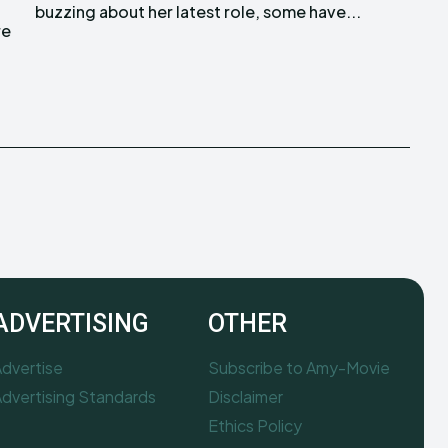
buzzing about her latest role, some have...
re
ADVERTISING
OTHER
dvertise
Subscribe to Amy-Movie
dvertising Standards
Disclaimer
Ethics Policy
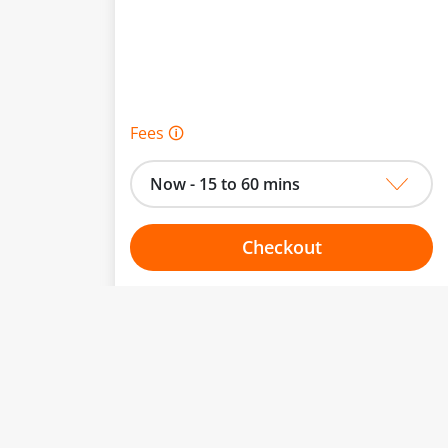
Fees 🛈
Now - 15 to 60 mins
Checkout
Choose your one hour slot
From:
To:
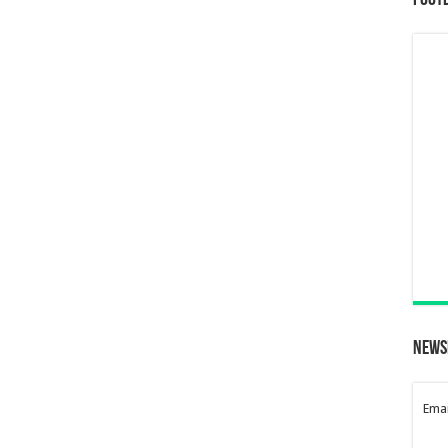
Foot
News
Emai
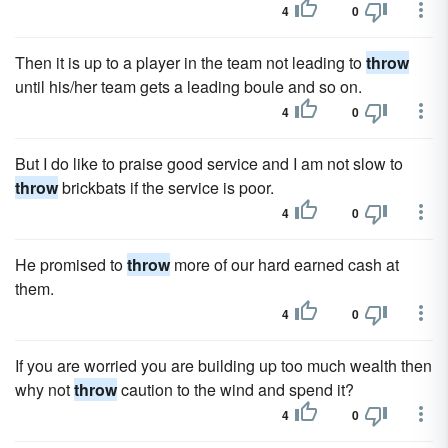
4
0
Then it is up to a player in the team not leading to
throw
until his/her team gets a leading boule and so on.
4
0
But I do like to praise good service and I am not slow to
throw
brickbats if the service is poor.
4
0
He promised to
throw
more of our hard earned cash at
them.
4
0
If you are worried you are building up too much wealth then
why not
throw
caution to the wind and spend it?
4
0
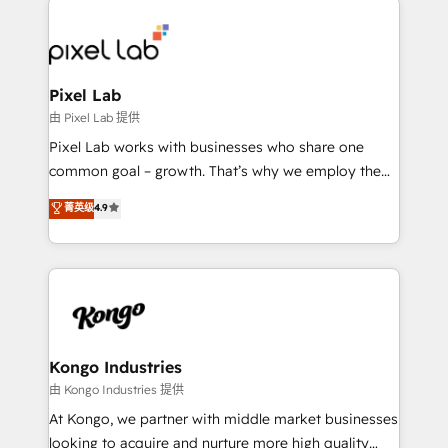
creating impactful inbound marketing strategies
from end-to-end. Teams of marketing specialists,
developers, copywriters and designers work side by
side to meet the specific demands of every client
Pixel Lab
and project. Dedicated HubSpot teams combine all
由 Pixel Lab 提供
skills for HubSpot projects from strategy to
Pixel Lab works with businesses who share one
implementation and training. Skilled in-house
common goal – growth. That’s why we employ the
developers are building HubSpot CMS websites and
latest innovations in disruptive technology in our
菁英级
4.9
complex API integrations with external platforms.
approach to web design, sales enablement and
Working from several campuses across Belgium, The
inbound marketing that deliver month-on-month
Netherlands, Denmark and Sweden, iO currently
growth for our client's businesses. These methods
supports the growth of big and small companies
are confirmed by data-driven results so you can see
such as Brussels Airport, Volvo, Farmaline, Agilitas,
exactly where your marketing budget is being used
Streamz and Michelin.
and how. In a few months, you can boost leads, ROI
and overall revenue to a level not feasible with
Kongo Industries
traditional methods. If you’re a frustrated marketing
由 Kongo Industries 提供
manager or business owner sick of wasting budget
At Kongo, we partner with middle market businesses
with generic agencies and their outdated methods,
looking to acquire and nurture more high quality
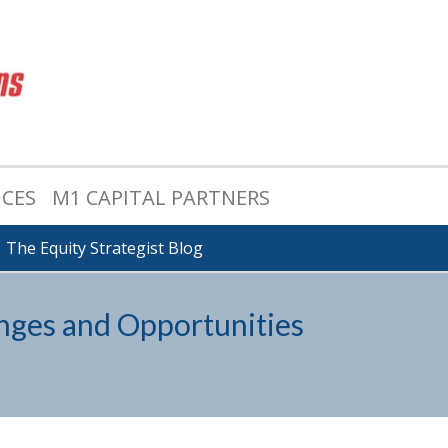
ICES
M1 CAPITAL PARTNERS
The Equity Strategist Blog
nges and Opportunities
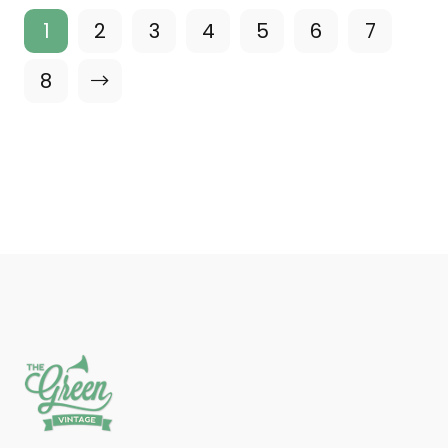
1
2
3
4
5
6
7
8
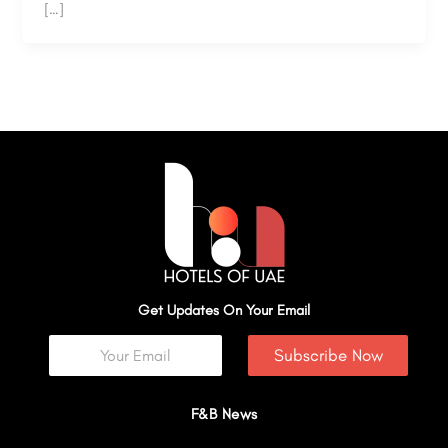
[…]
Get Updates On Your Email
Subscribe Now
F&B News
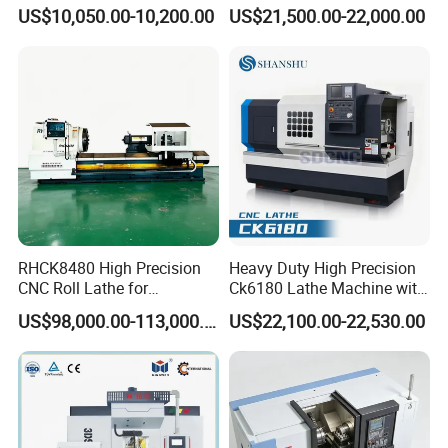
for Sale CNC Lathe
Machining Center with
US$10,050.00-10,200.00
US$21,500.00-22,000.00
Fanuc System
RHCK8480 High Precision
Heavy Duty High Precision
CNC Roll Lathe for
Ck6180 Lathe Machine with
Metallurgical Steel Roller
Stable Spindles
US$98,000.00-113,000.00
US$22,100.00-22,530.00
Machining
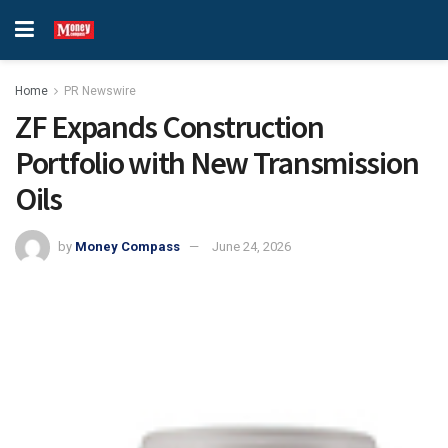
Home
PR Newswire
ZF Expands Construction
Portfolio with New Transmission
Oils
by
Money Compass
June 24, 2026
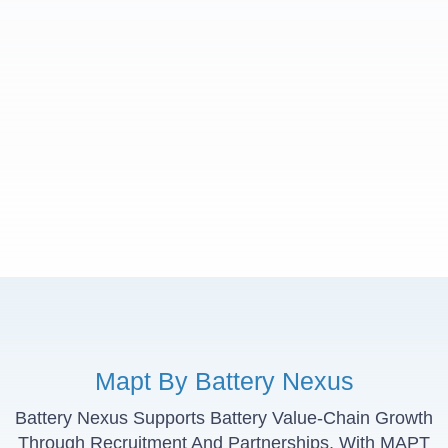
Mapt By Battery Nexus
Battery Nexus Supports Battery Value-Chain Growth
Through Recruitment And Partnerships, With MAPT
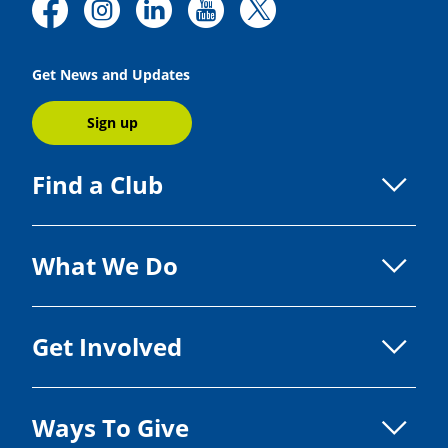
Get News and Updates
Sign up
Find a Club
What We Do
Get Involved
Ways To Give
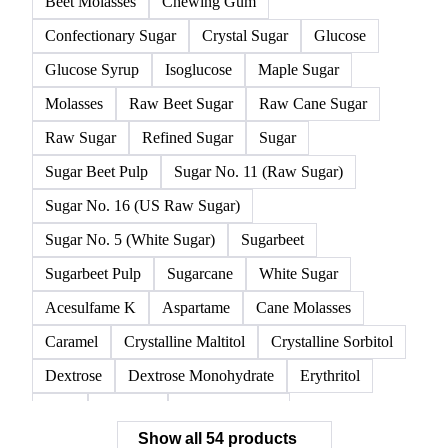
Beet Molasses
Chewing Gum
Confectionary Sugar
Crystal Sugar
Glucose
Glucose Syrup
Isoglucose
Maple Sugar
Molasses
Raw Beet Sugar
Raw Cane Sugar
Raw Sugar
Refined Sugar
Sugar
Sugar Beet Pulp
Sugar No. 11 (Raw Sugar)
Sugar No. 16 (US Raw Sugar)
Sugar No. 5 (White Sugar)
Sugarbeet
Sugarbeet Pulp
Sugarcane
White Sugar
Acesulfame K
Aspartame
Cane Molasses
Caramel
Crystalline Maltitol
Crystalline Sorbitol
Dextrose
Dextrose Monohydrate
Erythritol
FOS
Fructose
Fructose Syrup
Show all 54 products
Glucose Monohydrate
Glycyrrhizin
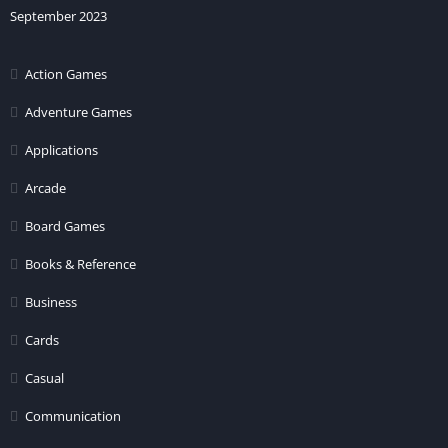
September 2023
Action Games
Adventure Games
Applications
Arcade
Board Games
Books & Reference
Business
Cards
Casual
Communication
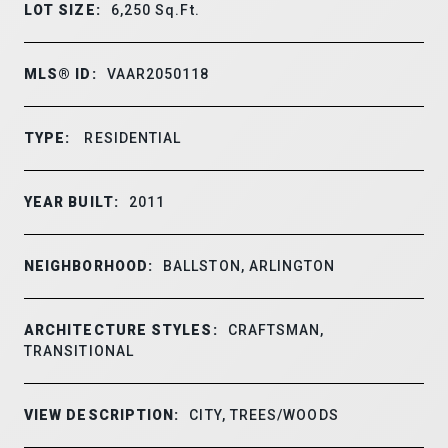
LOT SIZE:
6,250
Sq.Ft.
MLS® ID:
VAAR2050118
TYPE:
RESIDENTIAL
YEAR BUILT:
2011
NEIGHBORHOOD:
BALLSTON, ARLINGTON
ARCHITECTURE STYLES:
CRAFTSMAN,
TRANSITIONAL
VIEW DESCRIPTION:
CITY, TREES/WOODS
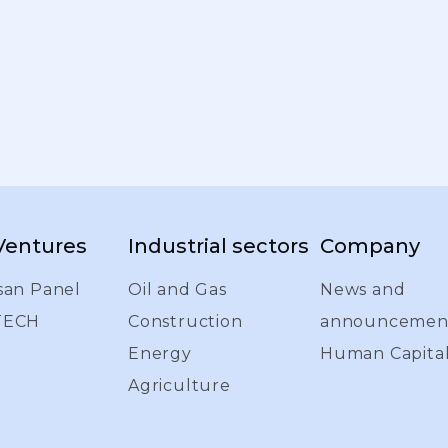
 Ventures
Industrial sectors
Company
san Panel
Oil and Gas
News and
TECH
Construction
announcemen
Energy
Human Capita
Agriculture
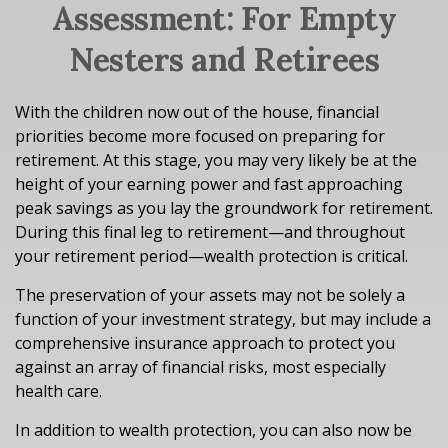
Assessment: For Empty
Nesters and Retirees
With the children now out of the house, financial
priorities become more focused on preparing for
retirement. At this stage, you may very likely be at the
height of your earning power and fast approaching
peak savings as you lay the groundwork for retirement.
During this final leg to retirement—and throughout
your retirement period—wealth protection is critical.
The preservation of your assets may not be solely a
function of your investment strategy, but may include a
comprehensive insurance approach to protect you
against an array of financial risks, most especially
health care.
In addition to wealth protection, you can also now be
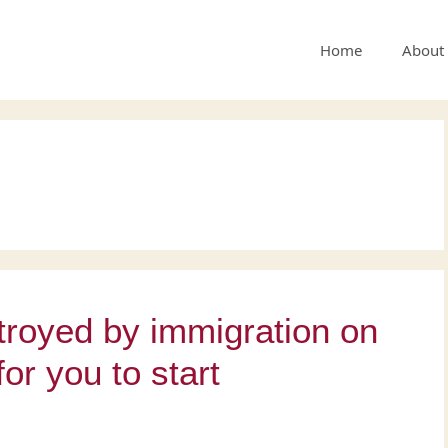
Home
About
stroyed by immigration on
for you to start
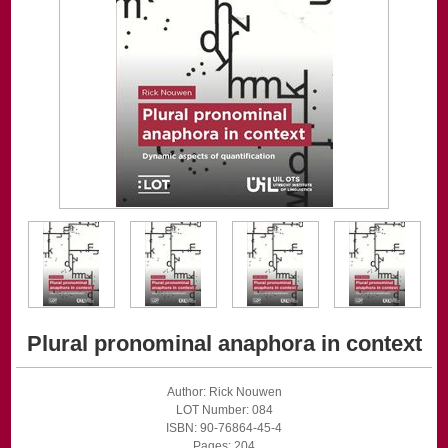
Plural pronominal anaphora in context
Author: Rick Nouwen
LOT Number: 084
ISBN: 90-76864-45-4
Pages: 204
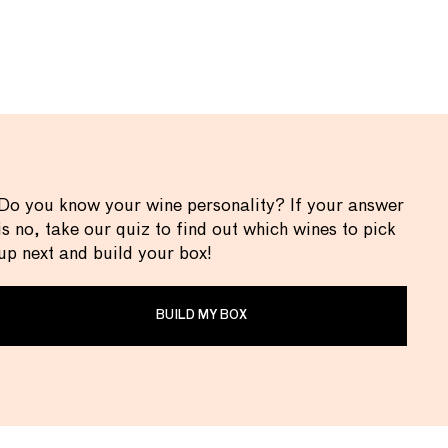
Do you know your wine personality? If your answer
is no, take our quiz to find out which wines to pick
up next and build your box!
BUILD MY BOX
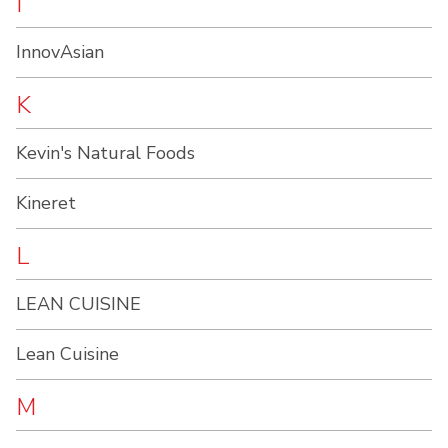
I
InnovAsian
K
Kevin's Natural Foods
Kineret
L
LEAN CUISINE
Lean Cuisine
M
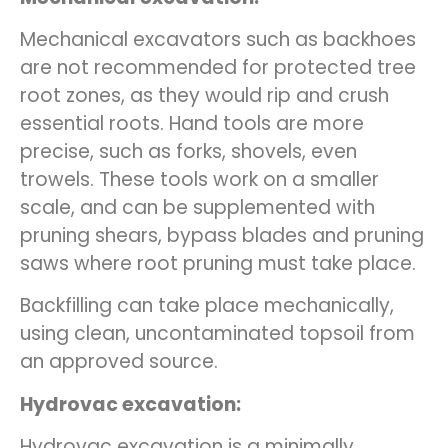
Mechanical excavators such as backhoes
are not recommended for protected tree
root zones, as they would rip and crush
essential roots. Hand tools are more
precise, such as forks, shovels, even
trowels. These tools work on a smaller
scale, and can be supplemented with
pruning shears, bypass blades and pruning
saws where root pruning must take place.
Backfilling can take place mechanically,
using clean, uncontaminated topsoil from
an approved source.
Hydrovac excavation:
Hydrovac excavation is a minimally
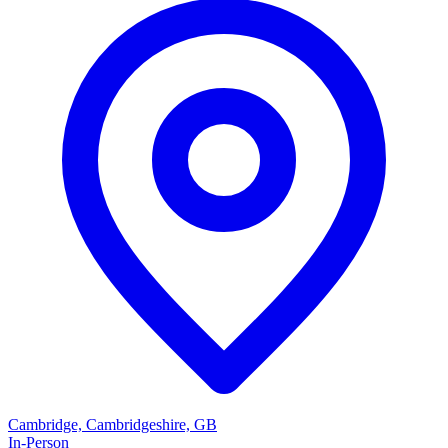
Cambridge, Cambridgeshire, GB
In-Person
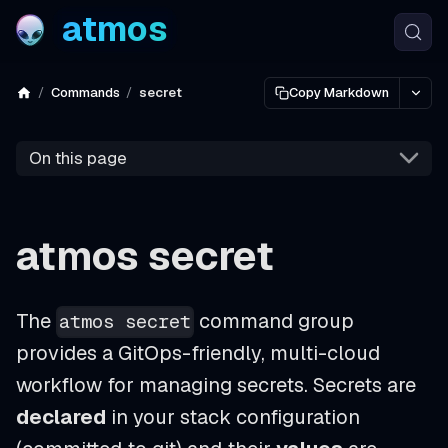
atmos
Commands
secret
Copy Markdown
On this page
atmos secret
The
command group
atmos secret
provides a GitOps-friendly, multi-cloud
workflow for managing secrets. Secrets are
declared
in your stack configuration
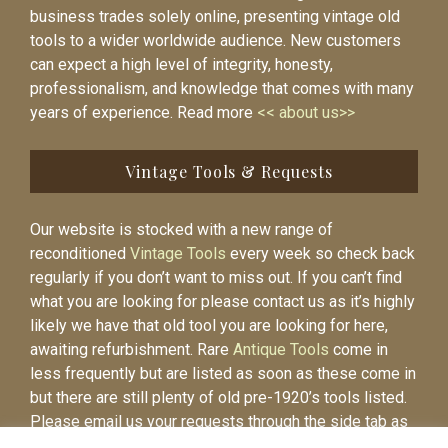
business trades solely online, presenting vintage old
tools to a wider worldwide audience. New customers
can expect a high level of integrity, honesty,
professionalism, and knowledge that comes with many
years of experience. Read more
<< about us>>
Vintage Tools & Requests
Our website is stocked with a new range of
reconditioned
Vintage Tools
every week so check back
regularly if you don’t want to miss out. If you can’t find
what you are looking for please contact us as it’s highly
likely we have that old tool you are looking for here,
awaiting refurbishment. Rare
Antique Tools
come in
less frequently but are listed as soon as these come in
but there are still plenty of old pre-1920’s tools listed.
Please email us your requests through the side tab as
it will be easier to contact you again when the item is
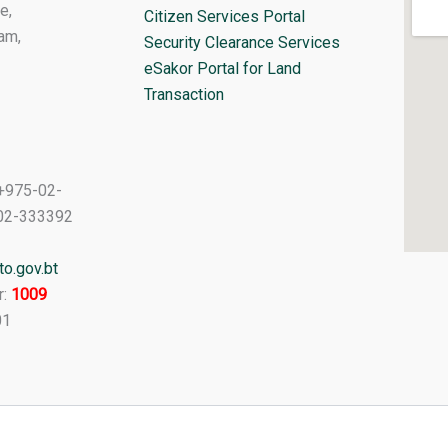
e,
Citizen Services Portal
am,
Security Clearance Services
eSakor Portal for Land
Transaction
+975-02-
02-333392
o.gov.bt
r:
1009
01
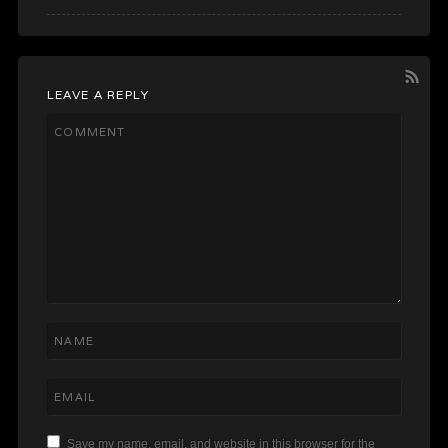
LEAVE A REPLY
Save my name, email, and website in this browser for the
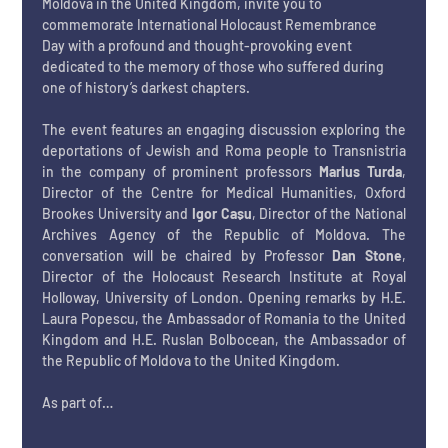
Moldova in the United Kingdom, invite you to 
commemorate International Holocaust Remembrance 
Day with a profound and thought-provoking event 
dedicated to the memory of those who suffered during 
one of history’s darkest chapters. 
The event features an engaging discussion exploring the 
deportations of Jewish and Roma people to Transnistria 
in the company of prominent professors 
Marius Turda
, 
Director of the Centre for Medical Humanities, Oxford 
Brookes University and 
Igor Cașu
, Director of the National 
Archives Agency of the Republic of Moldova. The 
conversation will be chaired by Professor
 Dan Stone
, 
Director of the Holocaust Research Institute at Royal 
Holloway, University of London. Opening remarks by H.E. 
Laura Popescu, the Ambassador of Romania to the United 
Kingdom and H.E. Ruslan Bolbocean, the Ambassador of 
the Republic of Moldova to the United Kingdom.
As part of…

··········

* What to do
Return all the data exactly, pictures omitted.

* Response
buzzing about her latest role, some have...
re
ADVERTISING
OTHER
dvertise
Subscribe to Amy-Movie
dvertising Standards
Disclaimer
Ethics Policy
Fees 🛈
Now - 15 to 60 mins
Checkout
Choose your one hour slot
From:
To:
Foot
News
Emai
4
0
Then it is up to a player in the team not leading to
throw
until his/her team gets a leading boule and so on.
4
0
But I do like to praise good service and I am not slow to
throw
brickbats if the service is poor.
4
0
He promised to
throw
more of our hard earned cash at
them.
4
0
If you are worried you are building up too much wealth then
why not
throw
caution to the wind and spend it?
4
0
creating impactful inbound marketing strategies
from end-to-end. Teams of marketing specialists,
developers, copywriters and designers work side by
side to meet the specific demands of every client
Pixel Lab
and project. Dedicated HubSpot teams combine all
由 Pixel Lab 提供
skills for HubSpot projects from strategy to
Pixel Lab works with businesses who share one
implementation and training. Skilled in-house
common goal – growth. That’s why we employ the
developers are building HubSpot CMS websites and
latest innovations in disruptive technology in our
菁英级
4.9
complex API integrations with external platforms.
approach to web design, sales enablement and
Working from several campuses across Belgium, The
inbound marketing that deliver month-on-month
Netherlands, Denmark and Sweden, iO currently
growth for our client's businesses. These methods
supports the growth of big and small companies
are confirmed by data-driven results so you can see
such as Brussels Airport, Volvo, Farmaline, Agilitas,
exactly where your marketing budget is being used
Streamz and Michelin.
and how. In a few months, you can boost leads, ROI
and overall revenue to a level not feasible with
Kongo Industries
traditional methods. If you’re a frustrated marketing
由 Kongo Industries 提供
manager or business owner sick of wasting budget
At Kongo, we partner with middle market businesses
with generic agencies and their outdated methods,
looking to acquire and nurture more high quality
ICES
M1 CAPITAL PARTNERS
The Equity Strategist Blog
nges and Opportunities
1
2
3
4
5
6
7
8
[…]
Get Updates On Your Email
Subscribe Now
F&B News
for Sale CNC Lathe
Machining Center with
US$10,050.00-10,200.00
US$21,500.00-22,000.00
Fanuc System
RHCK8480 High Precision
Heavy Duty High Precision
CNC Roll Lathe for
Ck6180 Lathe Machine with
Metallurgical Steel Roller
Stable Spindles
US$98,000.00-113,000.00
US$22,100.00-22,530.00
Machining
Home
PR Newswire
ZF Expands Construction
Portfolio with New Transmission
Oils
by
Money Compass
June 24, 2026
Mapt By Battery Nexus
Battery Nexus Supports Battery Value-Chain Growth
Through Recruitment And Partnerships, With MAPT
Get News and Updates
Sign up
Find a Club
What We Do
Get Involved
Ways To Give
Beet Molasses
Chewing Gum
Confectionary Sugar
Crystal Sugar
Glucose
Glucose Syrup
Isoglucose
Maple Sugar
Molasses
Raw Beet Sugar
Raw Cane Sugar
Raw Sugar
Refined Sugar
Sugar
Sugar Beet Pulp
Sugar No. 11 (Raw Sugar)
Sugar No. 16 (US Raw Sugar)
Sugar No. 5 (White Sugar)
Sugarbeet
Sugarbeet Pulp
Sugarcane
White Sugar
Acesulfame K
Aspartame
Cane Molasses
Caramel
Crystalline Maltitol
Crystalline Sorbitol
Dextrose
Dextrose Monohydrate
Erythritol
FOS
Fructose
Fructose Syrup
Show all 54 products
Glucose Monohydrate
Glycyrrhizin
September 2023
Action Games
Adventure Games
Applications
Arcade
Board Games
Books & Reference
Business
Cards
Casual
Communication
LOT SIZE:
6,250
Sq.Ft.
MLS® ID:
VAAR2050118
TYPE:
RESIDENTIAL
YEAR BUILT:
2011
NEIGHBORHOOD:
BALLSTON, ARLINGTON
ARCHITECTURE STYLES:
CRAFTSMAN,
TRANSITIONAL
VIEW DESCRIPTION:
CITY, TREES/WOODS
 Ventures
Industrial sectors
Company
san Panel
Oil and Gas
News and
TECH
Construction
announcemen
Energy
Human Capita
Agriculture
Assessment: For Empty
Nesters and Retirees
With the children now out of the house, financial
priorities become more focused on preparing for
retirement. At this stage, you may very likely be at the
height of your earning power and fast approaching
peak savings as you lay the groundwork for retirement.
During this final leg to retirement—and throughout
your retirement period—wealth protection is critical.
The preservation of your assets may not be solely a
function of your investment strategy, but may include a
comprehensive insurance approach to protect you
against an array of financial risks, most especially
health care.
In addition to wealth protection, you can also now be
Home
About
stroyed by immigration on
for you to start
Plural pronominal anaphora in context
Author: Rick Nouwen
LOT Number: 084
ISBN: 90-76864-45-4
Pages: 204
Do you know your wine personality? If your answer
is no, take our quiz to find out which wines to pick
up next and build your box!
BUILD MY BOX
I
InnovAsian
K
Kevin's Natural Foods
Kineret
L
LEAN CUISINE
Lean Cuisine
M
Mechanical excavators such as backhoes
are not recommended for protected tree
root zones, as they would rip and crush
essential roots. Hand tools are more
precise, such as forks, shovels, even
trowels. These tools work on a smaller
scale, and can be supplemented with
pruning shears, bypass blades and pruning
saws where root pruning must take place.
Backfilling can take place mechanically,
using clean, uncontaminated topsoil from
an approved source.
Hydrovac excavation:
Hydrovac excavation is a minimally
Cambridge, Cambridgeshire, GB
In-Person
atmos
Commands
secret
Copy Markdown
On this page
atmos secret
The
command group
atmos secret
provides a GitOps-friendly, multi-cloud
workflow for managing secrets. Secrets are
declared
in your stack configuration
business trades solely online, presenting vintage old
tools to a wider worldwide audience. New customers
can expect a high level of integrity, honesty,
professionalism, and knowledge that comes with many
years of experience. Read more
<< about us>>
Vintage Tools & Requests
Our website is stocked with a new range of
reconditioned
Vintage Tools
every week so check back
regularly if you don’t want to miss out. If you can’t find
what you are looking for please contact us as it’s highly
likely we have that old tool you are looking for here,
awaiting refurbishment. Rare
Antique Tools
come in
less frequently but are listed as soon as these come in
but there are still plenty of old pre-1920’s tools listed.
Please email us your requests through the side tab as
it will be easier to contact you again when the item is
e,
Citizen Services Portal
am,
Security Clearance Services
eSakor Portal for Land
Transaction
+975-02-
02-333392
o.gov.bt
r:
1009
01
LEAVE A REPLY
Save my name, email, and website in this browser for the
Moldova in the United Kingdom, invite you to 
commemorate International Holocaust Remembrance 
Day with a profound and thought-provoking event 
dedicated to the memory of those who suffered during 
one of history’s darkest chapters. 
The event features an engaging discussion exploring the 
deportations of Jewish and Roma people to Transnistria 
in the company of prominent professors 
Marius Turda
, 
Director of the Centre for Medical Humanities, Oxford 
Brookes University and 
Igor Cașu
, Director of the National 
Archives Agency of the Republic of Moldova. The 
conversation will be chaired by Professor
 Dan Stone
, 
Director of the Holocaust Research Institute at Royal 
Holloway, University of London. Opening remarks by H.E. 
Laura Popescu, the Ambassador of Romania to the United 
Kingdom and H.E. Ruslan Bolbocean, the Ambassador of 
the Republic of Moldova to the United Kingdom.
As part of…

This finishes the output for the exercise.